Here is the list of the major tasks that need to be undertaken to realize this project. We sometimes precise the priority [HP,LP] and difficulty [Hard,Easy].

WebGL visualization library

An old proof of concept can be found here. It shows how to take a Vispy visualization written in Python, and export it automatically to a standalone JavaScript/WebGL document. The approach we propose here is going to be radically different though. Vispy will let us export GLIR commands from a Python visualization. These commands can be interpreted by both Python and JavaScript.

  • [HP] Implement a GLIR interpretor in JavaScript/WebGL. This PR implements the Python part. We want a simple JavaScript API that takes GLIR commands as input, and executes them with WebGL.

  • [LP] Implement a JavaScript port of vispy.gloo, that would emit GLIR commands. This would be useful for users who want to customize their WebGL exports manually.

Bringing IPython notebook support

  • [HP,hard] Implementing an event loop in the notebook based on Tornado and PeriodicCallback. See also this thread. We want a reusable backend in Vispy that lets us have an event loop in the notebook. It would work like this:

    • In JavaScript, all user events are captured and stored in an event queue (mouse move, key pressed, etc.). See this protocol draft.
    • A Python callback function is called every X ms in the kernel.
    • This function pops the last events from the JavaScript queue.
    • Then, the framework accepts a Python function that takes the events as input, processes them, and returns some output (JSON object).
    • This object is finally sent back to the browser for display.

    This framework could be used for server-side or client-side rendering. It would also have to support binary websocket at some point (see this IPython PR). This will be implemented as a custom IPython widget based on backbone.js. The same framework would work similarly for both timer-based animations (regular draw updates) and user-triggered visualizations (draw updates triggered by mouse moves).

  • [HP] Exchanging data between Python and the browser: implementing multiple methods (base64, PNG, binary WebSocket).

  • [LP] Creating an IPython popup widget. This is useful when creating a complex GUI in the notebook, because one may want to put a certain visualization widget on a different screen, make it fullscreen, etc.

  • [LP] Creating dockable IPython widgets that can be organized within a responsive grid layout (example).

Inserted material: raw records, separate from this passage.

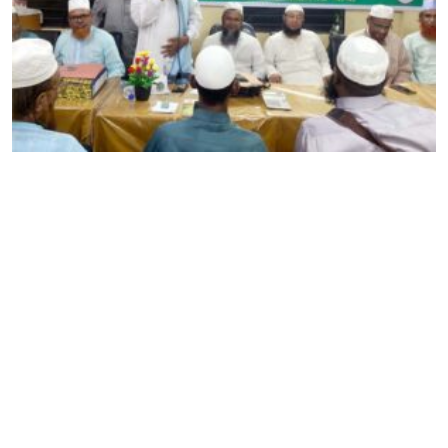
খেলাফত মজলিস সিলেট মহানগর ও জেলার শাখার প্রশিক্ষণ
মজলিস অনুষ্ঠিত
Editor & Publisher :
Sohel Ahmed
Zindabazar,Sylhet Bangladesh UK- Office Whitechapal ,London
+44 7388 097 677,
dialsylhetnews@gmail.com/
dialsylhet@gmail.com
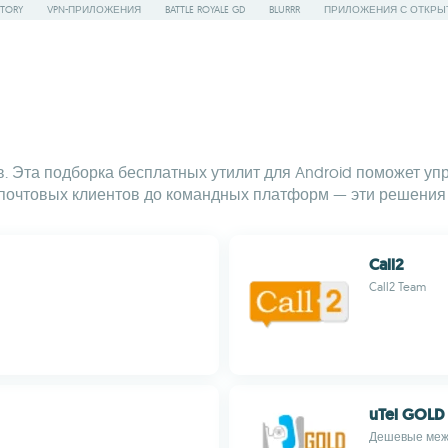
STORY
VPN-ПРИЛОЖЕНИЯ
BATTLE ROYALE GD
BLURRR
ПРИЛОЖЕНИЯ С ОТКРЫ
 Эта подборка бесплатных утилит для Android поможет упр
х почтовых клиентов до командных платформ — эти решени
Call2
Call2 Team
uTel GOLD
Дешевые межд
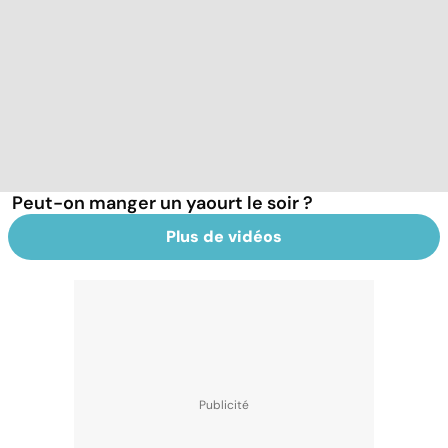
Peut-on manger un yaourt le soir ?
Plus de vidéos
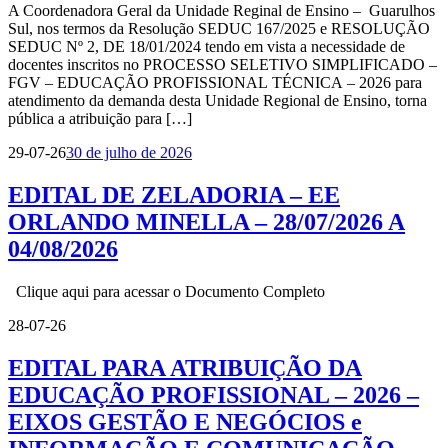
A Coordenadora Geral da Unidade Reginal de Ensino – Guarulhos
Sul, nos termos da Resolução SEDUC 167/2025 e RESOLUÇÃO
SEDUC Nº 2, DE 18/01/2024 tendo em vista a necessidade de
docentes inscritos no PROCESSO SELETIVO SIMPLIFICADO –
FGV – EDUCAÇÃO PROFISSIONAL TÉCNICA – 2026 para
atendimento da demanda desta Unidade Regional de Ensino, torna
pública a atribuição para […]
29-07-26
30 de julho de 2026
EDITAL DE ZELADORIA – EE
ORLANDO MINELLA – 28/07/2026 A
04/08/2026
Clique aqui para acessar o Documento Completo
28-07-26
EDITAL PARA ATRIBUIÇÃO DA
EDUCAÇÃO PROFISSIONAL – 2026 –
EIXOS GESTÃO E NEGÓCIOS e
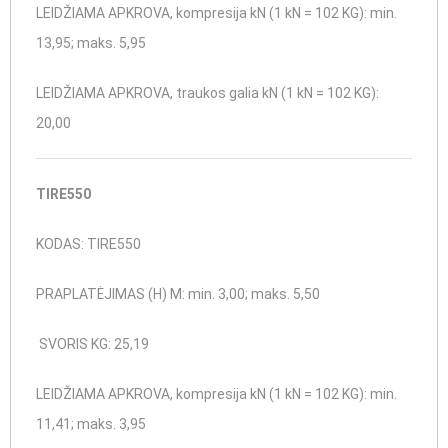
LEIDŽIAMA APKROVA, kompresija kN (1 kN = 102 KG): min.
13,95; maks. 5,95
LEIDŽIAMA APKROVA, traukos galia kN (1 kN = 102 KG):
20,00
TIRE550
KODAS: TIRE550
PRAPLATĖJIMAS (H) M: min. 3,00; maks. 5,50
SVORIS KG: 25,19
LEIDŽIAMA APKROVA, kompresija kN (1 kN = 102 KG): min.
11,41; maks. 3,95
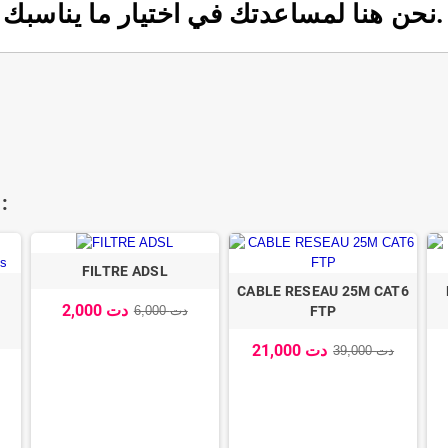
نحن هنا لمساعدتك في اختيار ما يناسبك.
:
FILTRE ADSL
CABLE RESEAU 25M CAT6
2,000 دت
FTP
6,000 دت
21,000 دت
39,000 دت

Python to JavaScript translator

  • [HP, hard] Creating a very light and basic numpy.js library (possible starting point). The goal is to convert simple Python/NumPy code to JavaScript automatically. Having a basic NumPy.js library with the same API than vanilla NumPy will make it much easier. We want at least:

    • ndarray structure
    • indexing
    • reshaping, transpose
    • concatenation
    • element-wise operations
    • important special functions (exp, log, trigonometric...)
  • [LP, hard] Write a very basic Python to JavaScript translator (see this proof of concept, based on code from the Pythonium project). The idea is to parse Python code into an AST and generate JavaScript code dynamically. Supporting the whole Python syntax is out of question: we just want to support small Python functions implementing sequences of simple mathematical operations on NumPy arrays (also if statements and for loops, but no classes, objects, dynamic programming features, etc.). Many interaction patterns can be implemented with this small set of Python syntax. The key point is to have basic NumPy support in JavaScript, such that the heavy lifting is done by NumPy rather than pure Python.